◆ DOCUMENT SEGMENT:
*** Block opens ***
## Plagiarism Detection

### Main and related tasks in plagiarism detection

* **Plagiarism detection:** Given a document, identify all  plagiarized sources and boundaries of re-used passages.
   - similar to deduplication
* **Author identification:** Given a document, identify its author.
* **Author profiling:** Given a document, extract information about the author (e.g. gender, age).

### External vs. Intrinsic plagiarism detection

#### External plagiarism detection

Given a set of suspicious documents and a set of source documents the
task is to find all text passages in the suspicious documents which have
been plagiarized and the corresponding text passages in the source
documents.

#### Intrinsic plagiarism detection

Given a set of suspicious documents the task is to identify all plagiarized
text passages, e.g., by detecting writing style breaches. The comparison of
a suspicious document with other documents is not allowed in this task.

# Task: Select a detection algorithm and implement it in Python

- Input: File in a 3-column vertical format (word, lemma, tag)
- Output: One plagiarism per line: id TAB detected source id TAB real source id. Evaluation line: precision, recall F1 measure.


In [1]:
!wget https://nlp.fi.muni.cz/trac/research/raw-attachment/wiki/en/AdvancedNlpCourse/LanguageResourcesFromWeb/training_data.vert

--2021-10-29 09:29:14--  https://nlp.fi.muni.cz/trac/research/raw-attachment/wiki/en/AdvancedNlpCourse/LanguageResourcesFromWeb/training_data.vert
Resolving nlp.fi.muni.cz (nlp.fi.muni.cz)... 147.251.51.11
Connecting to nlp.fi.muni.cz (nlp.fi.muni.cz)|147.251.51.11|:443... connected.
HTTP request sent, awaiting response... 200 Ok
Length: 503730 (492K) [application/octet-stream]
Saving to: ‘training_data.vert’


2021-10-29 09:29:16 (663 KB/s) - ‘training_data.vert’ saved [503730/503730]



In [16]:
import pandas as pd
import numpy as np
import re

class PlagiarismDetection:
  def __init__(self):
    self.metadata = None
    self.docs = None

    # store computations that might be useful for other methods
    self.bag_of_words_docs = None

  def parse_input(self, vert_file):
    header_re = re.compile('<doc author="([^"]+)" id="(\d+)" class="(plagiarism|original)" source="(\d+)"')
*** Block closes ***
◆ WORK ORDER A: In the records, quote the lines from the one containing "For application logging, we" to the one containing "## Discussion", including both of those lines.
◆ WORK ORDER B: Write the next part of the plagiarism detection notebook, starting right after its last line.
The plagiarism detection material has no connection to the records.

◆ PROVIDED INFORMATION:
*** Block opens ***
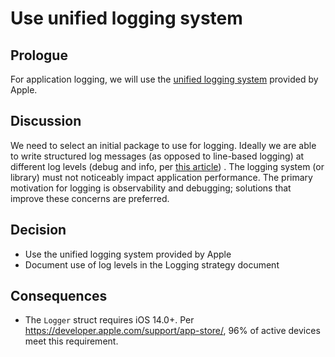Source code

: # Use unified logging system

## Prologue

For application logging, we will use the [unified logging system]
provided by Apple.

## Discussion

We need to select an initial package to use for logging. Ideally we are
able to write structured log messages (as opposed to line-based logging)
at different log levels (debug and info,
per [this article](https://dave.cheney.net/2015/11/05/lets-talk-about-logging))
. The logging system (or library) must not noticeably impact application
performance. The primary motivation for logging is observability and
debugging; solutions that improve these concerns are preferred.

## Decision

* Use the unified logging system provided by Apple
* Document use of log levels in the Logging strategy document

## Consequences

* The `Logger` struct requires iOS 14.0+.
  Per https://developer.apple.com/support/app-store/, 96% of active
  devices meet this requirement.

[unified logging system]: https://developer.apple.com/documentation/os/logging/generating_log_messages_from_your_code
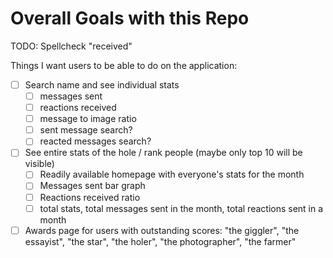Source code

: # Overall Goals with this Repo

TODO: Spellcheck "received"

Things I want users to be able to do on the application:
- [ ] Search name and see individual stats
	- [ ] messages sent
	- [ ] reactions received
	- [ ] message to image ratio
	- [ ] sent message search?
	- [ ] reacted messages search?
- [ ] See entire stats of the hole / rank people (maybe only top 10 will be visible)
	- [ ] Readily available homepage with everyone's stats for the month
	- [ ] Messages sent bar graph
	- [ ] Reactions received ratio
	- [ ] total stats, total messages sent in the month, total reactions sent in a month
- [ ] Awards page for users with outstanding scores: "the giggler", "the essayist", "the star", "the holer", "the photographer", "the farmer"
*** Block closes ***
◆ TASK RESPONSE A:
For application logging, we will use the [unified logging system]
provided by Apple.

## Discussion

◆ TASK RESPONSE B:
    self.metadata = {}
    self.docs = {}
    current_id = None
    doc_list = []

    with open(vert_file, "r") as handle:
      for line in handle:

        # start of the document - preparing metadata
        if line.startswith('<doc'):

          # structure for info about document
          author, id_, class_, source_id = header_re.match(line).groups()
          doc = {
            'author': author,
            'id': id_,
            'class': class_,
            'source_id': source_id,
          }
          current_id = id_
          doc_list = []

        # end of the document - storing metadata
        elif line.startswith('</doc'):

          # adding document to author's set - to original of suspisious documents
          if not doc['author'] in self.metadata:
              self.metadata[doc['author']] = {'original': [], 'suspicious': []}
          if doc['class'] == 'original':
              self.metadata[doc['author']]['original'].append(doc)
          else:
              self.metadata[doc['author']]['suspicious'].append(doc)

          self.docs[current_id] = pd.DataFrame(doc_list, columns=['word', 'lemma', 'tag'])

        elif not line.startswith('<'):

          # storing content of document
          word, lemma, tag = line.rstrip().split('\t')[:3]
          doc_list.append([word, lemma, tag])



In [17]:
detector = PlagiarismDetection()
detector.parse_input('training_data.vert')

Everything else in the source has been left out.